# [TASK TO COMPLETE]
Return each of the entries below precisely, with no pictures in the result.

# [RECORD EXTRACTS]
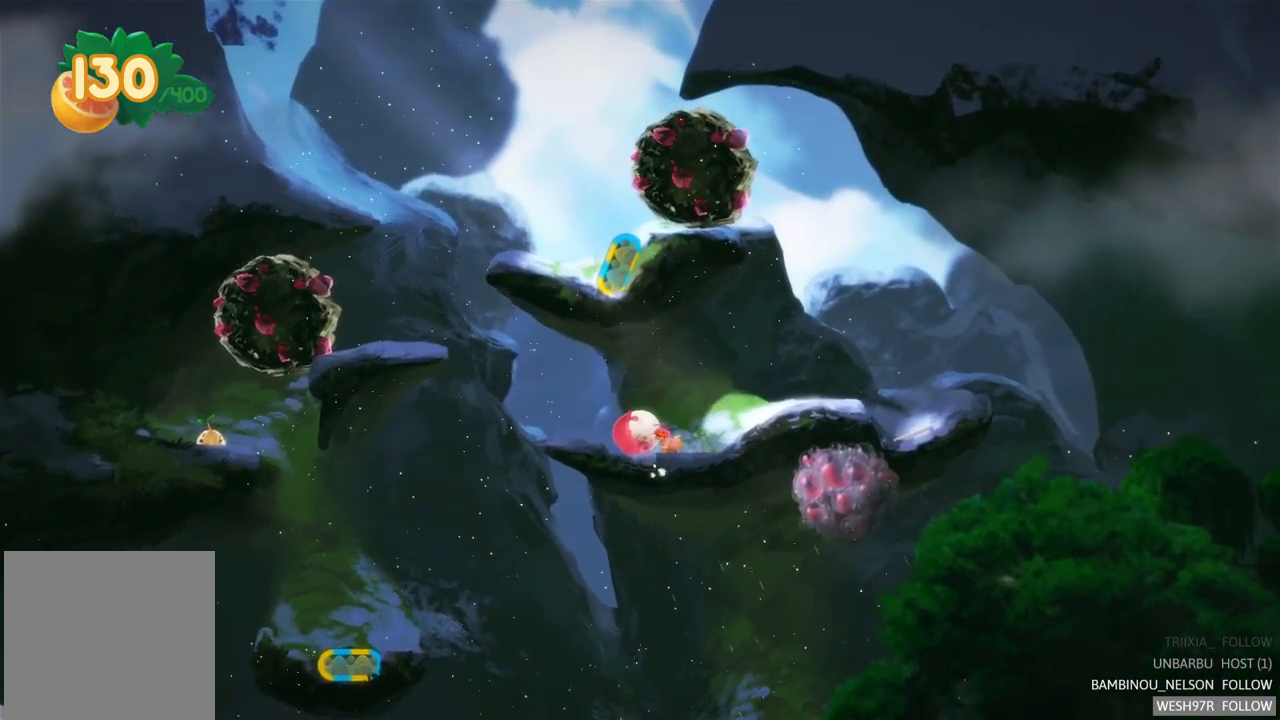
{"buttons": [], "left_stick": "right", "right_stick": "center", "events": []}
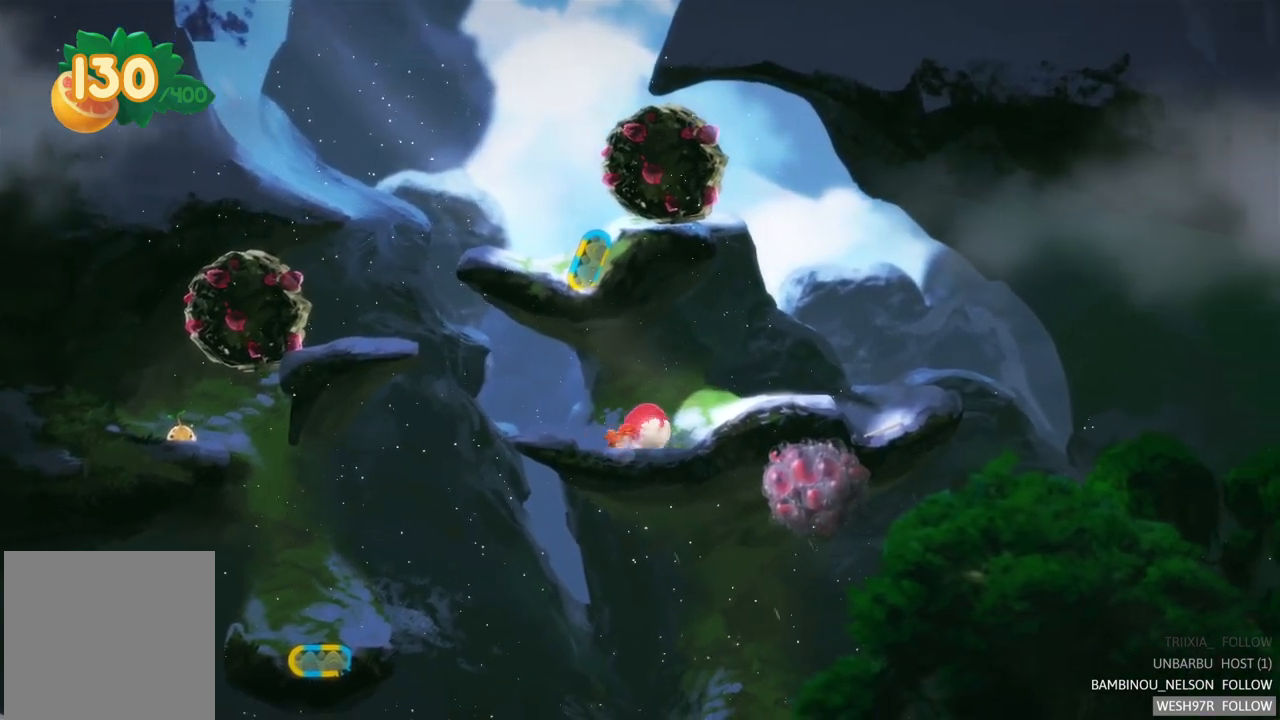
{"buttons": [], "left_stick": "right", "right_stick": "center", "events": []}
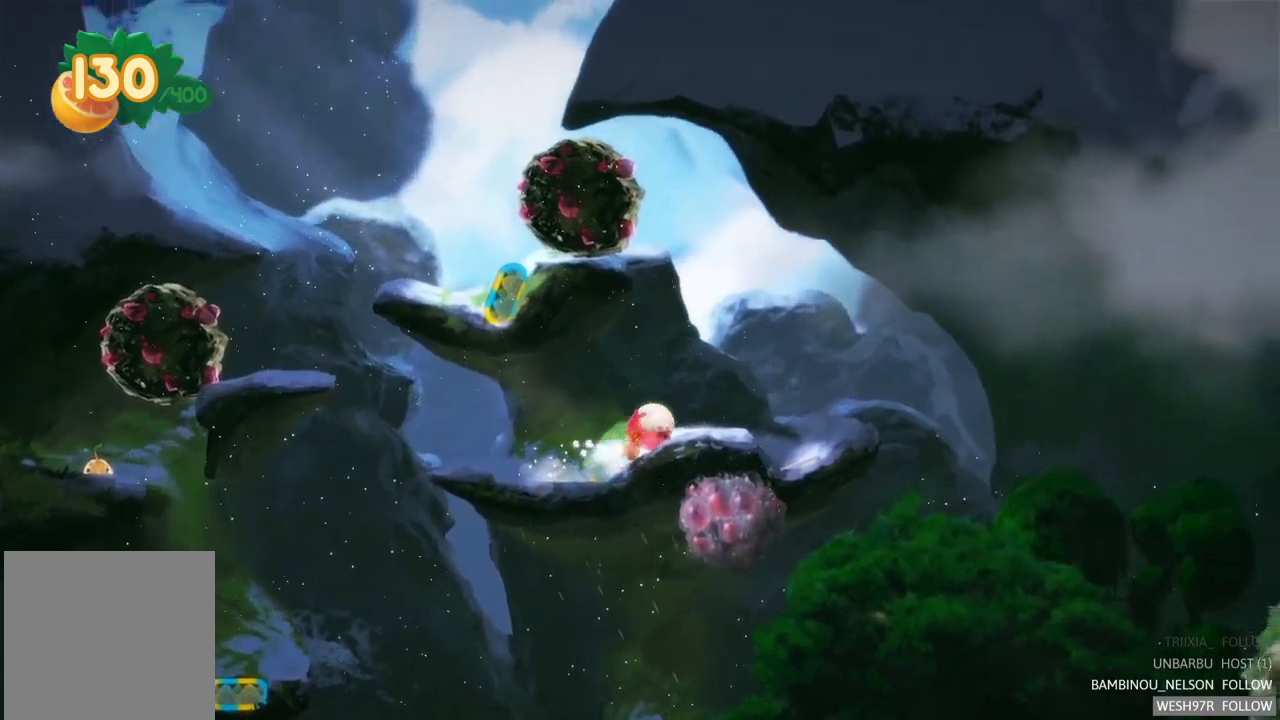
{"buttons": [], "left_stick": "right", "right_stick": "center", "events": []}
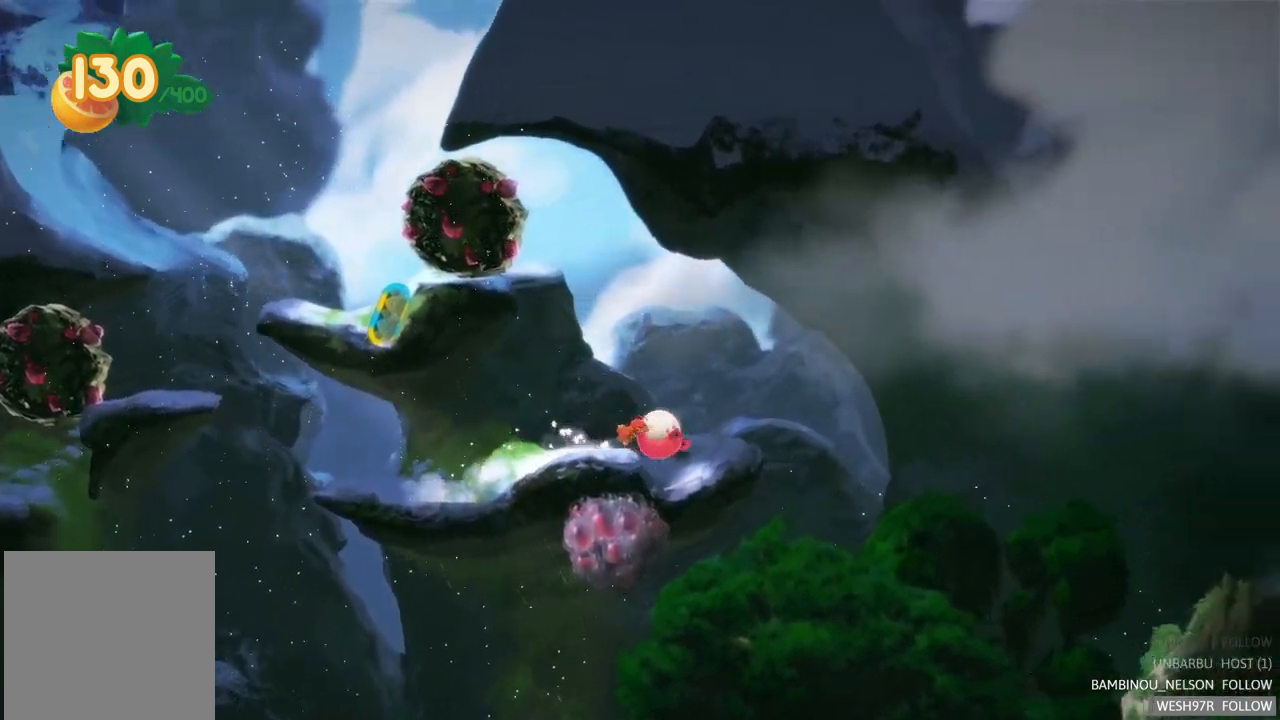
{"buttons": [], "left_stick": "center", "right_stick": "center", "events": [[17, "left_stick", "center"]]}
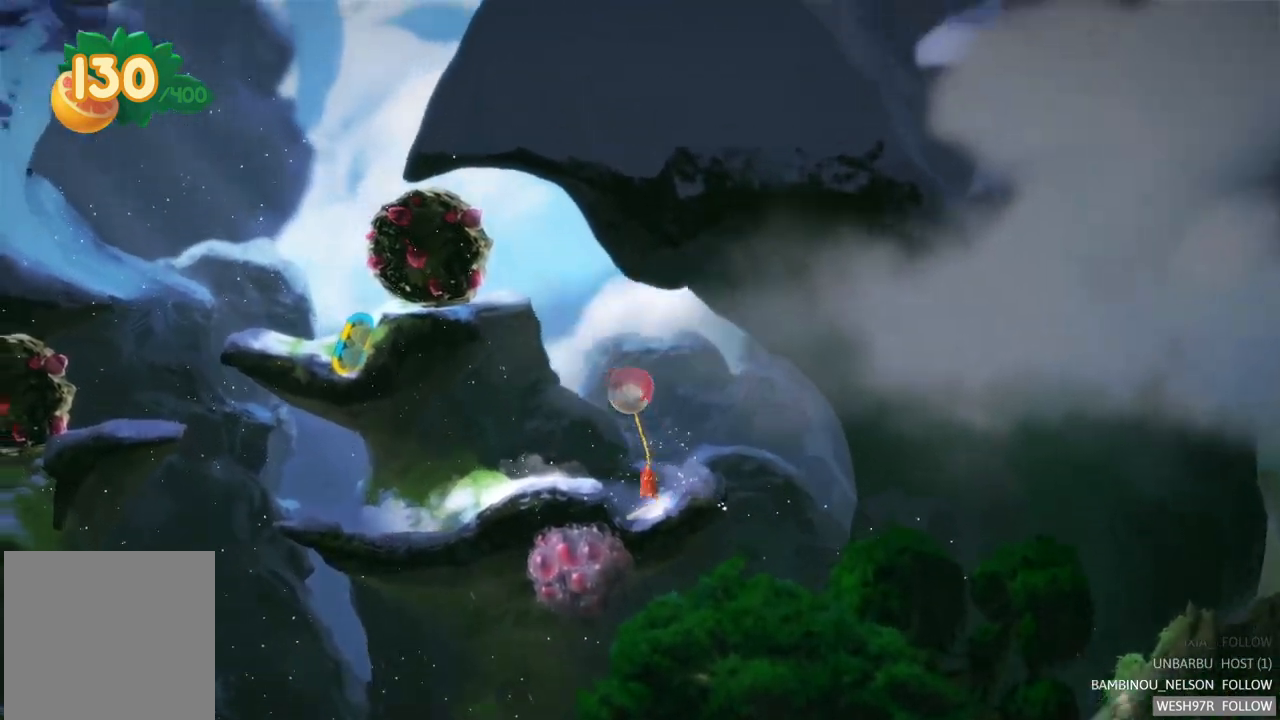
{"buttons": [], "left_stick": "center", "right_stick": "center", "events": []}
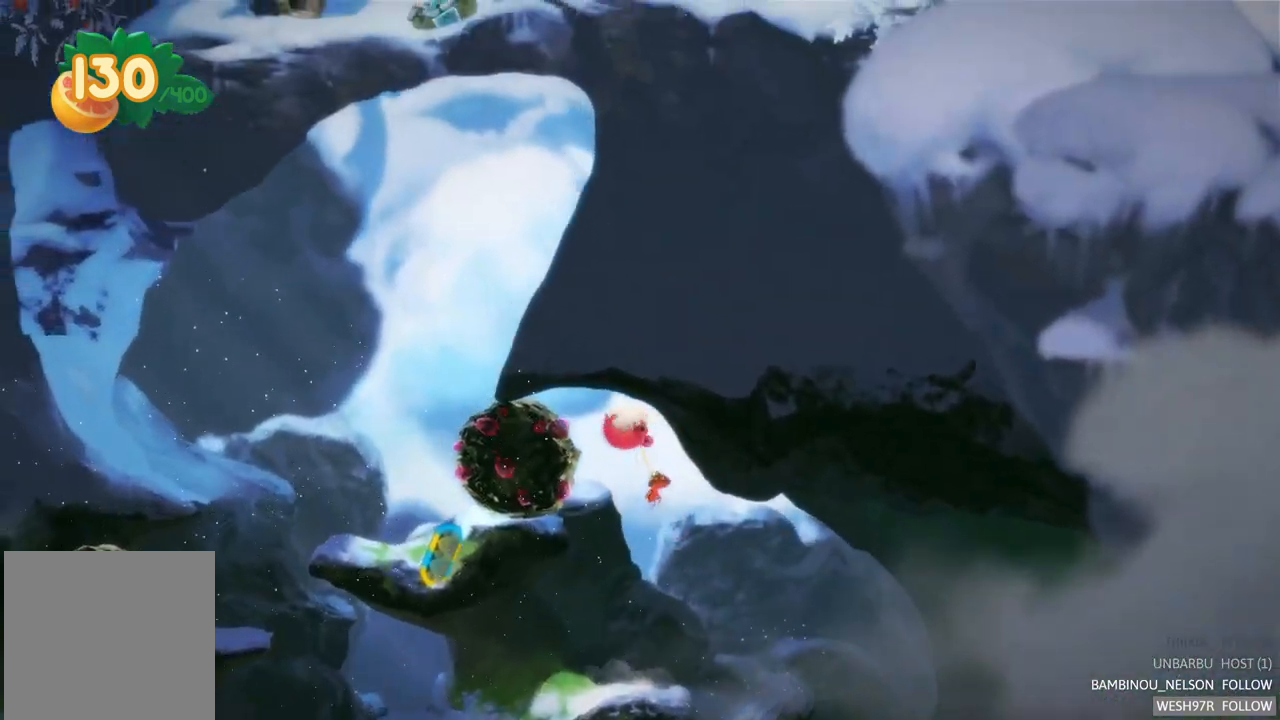
{"buttons": [], "left_stick": "center", "right_stick": "center", "events": []}
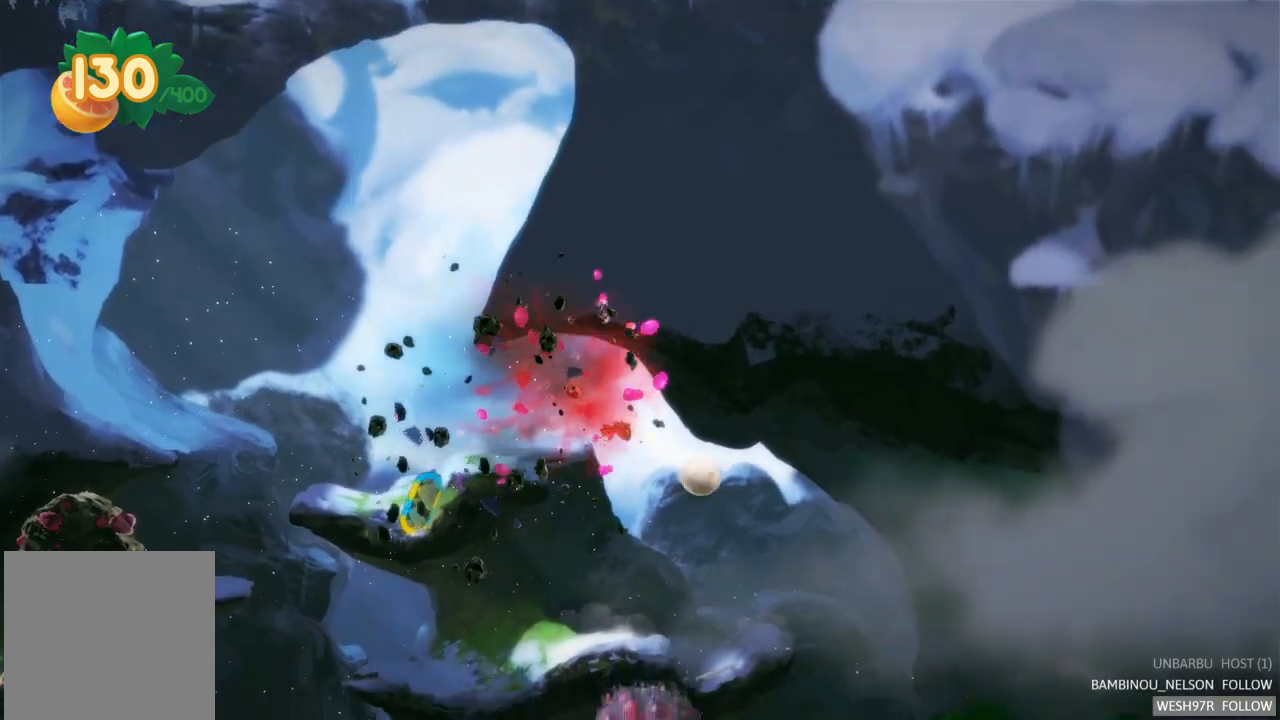
{"buttons": [], "left_stick": "center", "right_stick": "center", "events": []}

# [ANSWER FOR THE TASK]
{"buttons": [], "left_stick": "right", "right_stick": "center", "events": []}
{"buttons": [], "left_stick": "right", "right_stick": "center", "events": []}
{"buttons": [], "left_stick": "right", "right_stick": "center", "events": []}
{"buttons": [], "left_stick": "center", "right_stick": "center", "events": [[17, "left_stick", "center"]]}
{"buttons": [], "left_stick": "center", "right_stick": "center", "events": []}
{"buttons": [], "left_stick": "center", "right_stick": "center", "events": []}
{"buttons": [], "left_stick": "center", "right_stick": "center", "events": []}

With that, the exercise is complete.